Thursday, June 15, 2023

My Desert Island Discs

A discussion with some friends recently touched on the subject of "desert island discs".

As the whole world probably knows, Desert Island Discs is a BBC radio show where various notable people list the eight songs they would bring with them to a desert island. (Originally, they were gramophone records). I've only heard a few episodes of the show, but I understand that the songs are supposed to act as a sort of window into the person's life. They can also bring a book (the Bible and the Works of Shakespeare are presumed to be on the island already) and an inanimate object. In between songs, the host interviews the guest about his or her life.

The format is one of those absurdly simple but brilliant ideas, and sprang from the brain of its original presenter, Roy Plomley.

There is an online archive of the show going back to 1959. It includes Philip Larkin and Keith Waterhouse, which are the only episodes I've listened to myself, that I can remember.

I have no idea what book I'd bring to the island. Probably a big thick history book, perhaps a history of the Catholic Church, that I could read over and over again.

Nor do I know what inanimate object I'd bring. For all my love of snow globes, probably not one of those.

But these are the songs I came up with. As I've often said before, I have a very unsophisticated and uncultured taste in music, which I don't defend. But it's my taste. There's no point listening to music you don't honestly like, after having given it a fair hearing.

1) The Battle of Evermore by Led Zeppelin

Led Zeppelin are my favourite band. Which is appallingly middle-of-the-road and unoriginal, but so it is. This song is taken from Led Zeppelin IV (an album which officially has no name), which might be the greatest album ever made.

I love the sense of high drama and grandiosity in this song. It seems to encapsulate the battle between good and evil that has raged all through history. The chords evoke the clash of swords heard from afar, and it has one of the greatest, most evocative lines ever: "The Dark Lord rides in force tonight".

I've chosen only one song from each band or artist, otherwise I could almost have filled the list with Zeppelin.

2) Night Fever by the Bee Gees

This is my single favourite song of all time, though I somehow didn't hear it until my thirties. I like how shimmering and sparkly it is. It's the audio equivalent of a disco ball, and I love disco balls.

I've probably been to fewer parties than anybody reading this, but the song perfectly evokes the feeling of a night out when you're really up for it. And it's so seventies. I love the seventies.

3) Barley and Grape Rag by Rory Gallagher

I discovered Rory Gallagher in my late teens, when his popularity was at its lowest, a few years before he died and came back into favour. It was almost impossible to get his records anywhere, and this was before the internet.

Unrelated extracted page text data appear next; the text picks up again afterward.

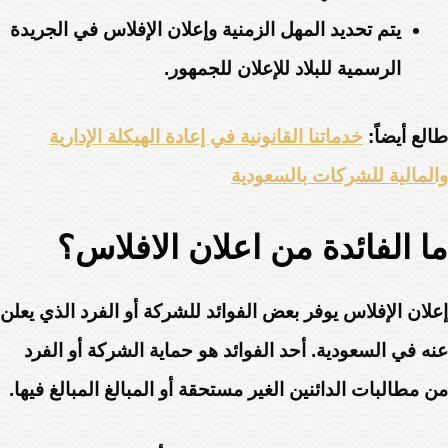
يتم تحديد المهل الزمنية وإعلان الإفلاس في الجريدة
الرسمية للبلاد للإعلان للجمهور.
طالع أيضاً:
خدماتنا القانونية في إعادة الهيكلة الإدارية
والمالية للشركات بالسعودية
ما الفائدة من اعلان الافلاس؟
إعلان الإفلاس يوفر بعض الفوائد للشركة أو الفرد الذي يعلن
عنه في السعودية. أحد الفوائد هو حماية الشركة أو الفرد
من مطالبات الدائنين الغير مستحقة أو المبالغ المبالغ فيها.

To be honest I rarely listen to him now, but he was the musical hero of a good few years of my life, and this was my favourite of his songs. I listened to it over and over. It has fine lyrics, especially the phrase: "Where the whiskey flows and the dices roll till dawn."

4) A Day in the Life by the Beatles

If you're in the right mood, this is the sort of song that makes you feel like you're floating. Somehow it seems to chip away at the very fabric of accepted reality, like Prospero's "Our revels now are ended" speech in The Tempest. It also seems to sum up the euphoria and disorientation of the sixties, which can still be vicariously experienced by those who never lived through them. I first heard this song while I was lodging in Stillorgan, around 2006, feeling very lonely and lost.

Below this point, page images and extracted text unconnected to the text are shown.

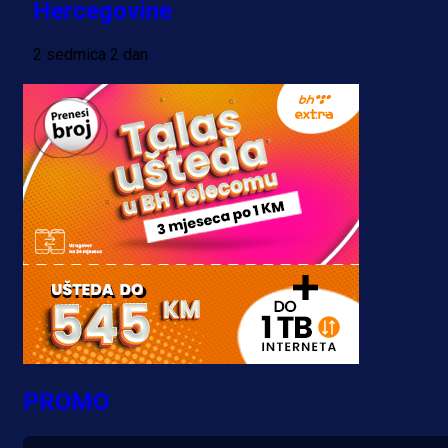
Hercegovine
2 sedmica 2 dan
PROMO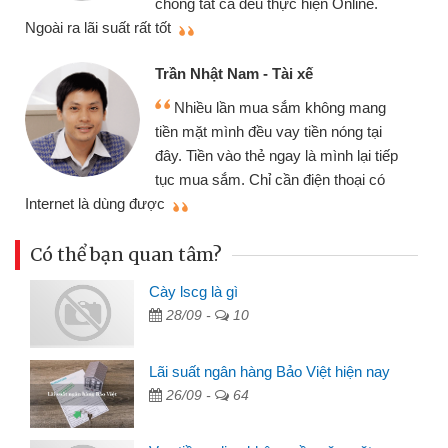
chóng tất cả đều thực hiện Online.
thi
Ngoài ra lãi suất rất tốt
Trần Nhật Nam - Tài xế
Nhiều lần mua sắm không mang
tiền mặt mình đều vay tiền nóng tại
đây. Tiền vào thẻ ngay là mình lại tiếp
tục mua sắm. Chỉ cần điện thoại có
mì
Internet là dùng được
Có thể bạn quan tâm?
Cày lscg là gì
28/09 -
10
Lãi suất ngân hàng Bảo Việt hiện nay
26/09 -
64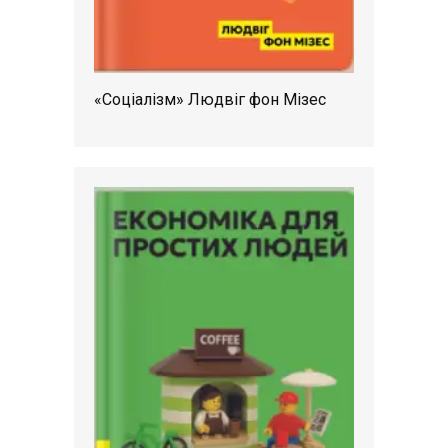
«Соціалізм» Людвіг фон Мізес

5) Don't Tread On Me by Metallica

I listened to the Black Album by Metallica over and over again in the mid-nineties, in my late teens. I particularly associate this song with a game I used to play with my brothers, a board game called History of the World. This seemed symbolic to me of a new world opening up to me. While I had regarded adulthood with great trepidation, this song inspired me to view it with some confidence.

6) Mama Weer All Crazee Now by Slade

To me, this song is like a shot of pure euphoria, good-humoured and unpretentious euphoria. I can't really analyse it more than that. I could equally have chosen "Cum On Feel the Noyze", which seems like a companion piece. Despite being melancholic by nature, I've also always felt that life can just as easily be seen as one big party, one big romp.

7) Estranged by Guns 'n' Roses

Guns 'n' Roses were the musical phenomenon of my teens, and the hype when they came to the Slane Festival in county Meath in 1992 was phenomenal.

For once, I agreed with my peers on something. Although many consider Appetite for Destruction their best album, I much preferred Use Your Illusion II, which I've probably listened to more than any other album. (Bizarrely, I never listened to Use Your Illusion I, or at least not until many years later.)

Guns 'n' Roses seem like the soundtrack to my youth, in many ways. I can remember never-ending soccer games on a tarmac pitch in Ballymun, while the girls standing on the edge (and sometimes joining in) played Don't Cry over and over. But my favourite song on Use Your Illusion II was this one, which is often gorgeous and wistful and haunting.

8) Sally McLenane by the Pogues

One of those "wear out the needle" songs of my teens, when I was indeed playing music on a turntable. "Jimmy didn't like his place in this world of ours" expressed my own sense of alienation, of feeling like an outsider, as a teenager.

So, there you go. What are your desert island discs?